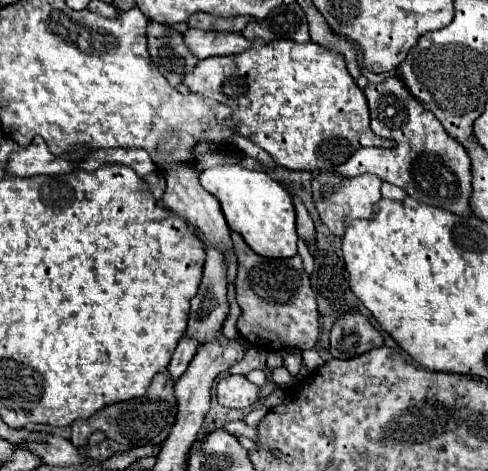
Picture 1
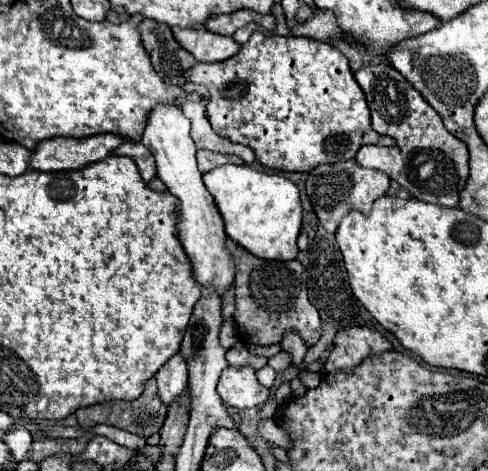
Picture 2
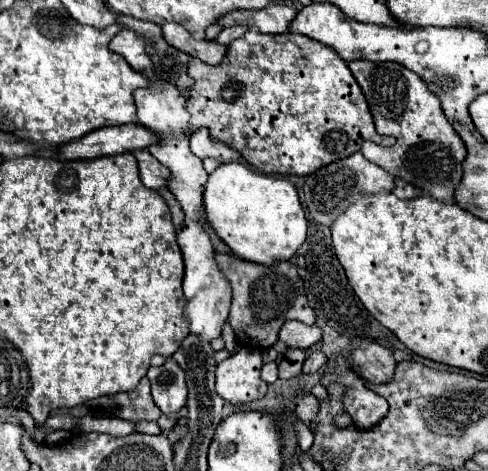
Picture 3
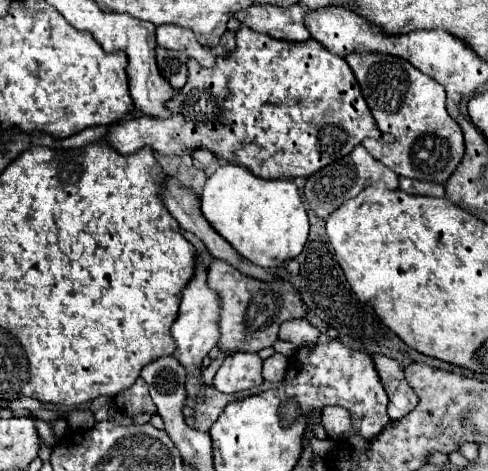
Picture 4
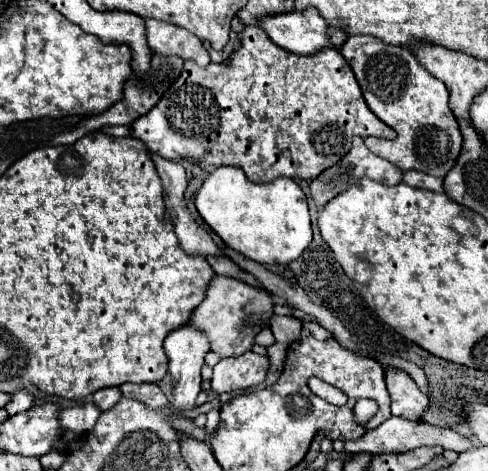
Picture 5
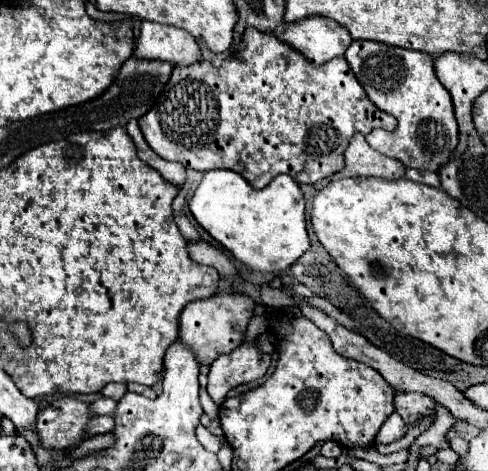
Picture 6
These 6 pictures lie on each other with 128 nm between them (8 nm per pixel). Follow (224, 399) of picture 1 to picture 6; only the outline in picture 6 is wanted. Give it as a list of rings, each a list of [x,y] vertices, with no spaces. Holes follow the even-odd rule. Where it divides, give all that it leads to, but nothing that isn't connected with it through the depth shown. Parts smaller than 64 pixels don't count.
[[[242,344],[234,352],[220,356],[210,364],[208,394],[220,406],[226,394],[240,386],[262,378],[268,372],[270,356],[260,352],[256,344]]]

### Work to be completed
Restate exactly each line of the data from the one bearing "These 6 pictures" to the end, and add nothing.

### Task answer
These 6 pictures lie on each other with 128 nm between them (8 nm per pixel). Follow (224, 399) of picture 1 to picture 6; only the outline in picture 6 is wanted. Give it as a list of rings, each a list of [x,y] vertices, with no spaces. Holes follow the even-odd rule. Where it divides, give all that it leads to, but nothing that isn't connected with it through the depth shown. Parts smaller than 64 pixels don't count.
[[[242,344],[234,352],[220,356],[210,364],[208,394],[220,406],[226,394],[240,386],[262,378],[268,372],[270,356],[260,352],[256,344]]]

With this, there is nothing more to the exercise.